Echo each of the rows below word for word, with the same line breaks, spelling, and punctuation.

== SUPPLIED DATA ==

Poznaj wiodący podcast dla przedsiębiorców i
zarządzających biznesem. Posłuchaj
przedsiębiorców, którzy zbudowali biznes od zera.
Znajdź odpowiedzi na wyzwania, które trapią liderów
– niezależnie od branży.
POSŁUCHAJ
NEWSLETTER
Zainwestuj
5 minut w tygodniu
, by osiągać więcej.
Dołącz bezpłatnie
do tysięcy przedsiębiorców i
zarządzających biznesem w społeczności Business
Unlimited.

===

* **EXERCISE RESULT**
Poznaj wiodący podcast dla przedsiębiorców i
zarządzających biznesem. Posłuchaj
przedsiębiorców, którzy zbudowali biznes od zera.
Znajdź odpowiedzi na wyzwania, które trapią liderów
– niezależnie od branży.
POSŁUCHAJ
NEWSLETTER
Zainwestuj
5 minut w tygodniu
, by osiągać więcej.
Dołącz bezpłatnie
do tysięcy przedsiębiorców i
zarządzających biznesem w społeczności Business
Unlimited.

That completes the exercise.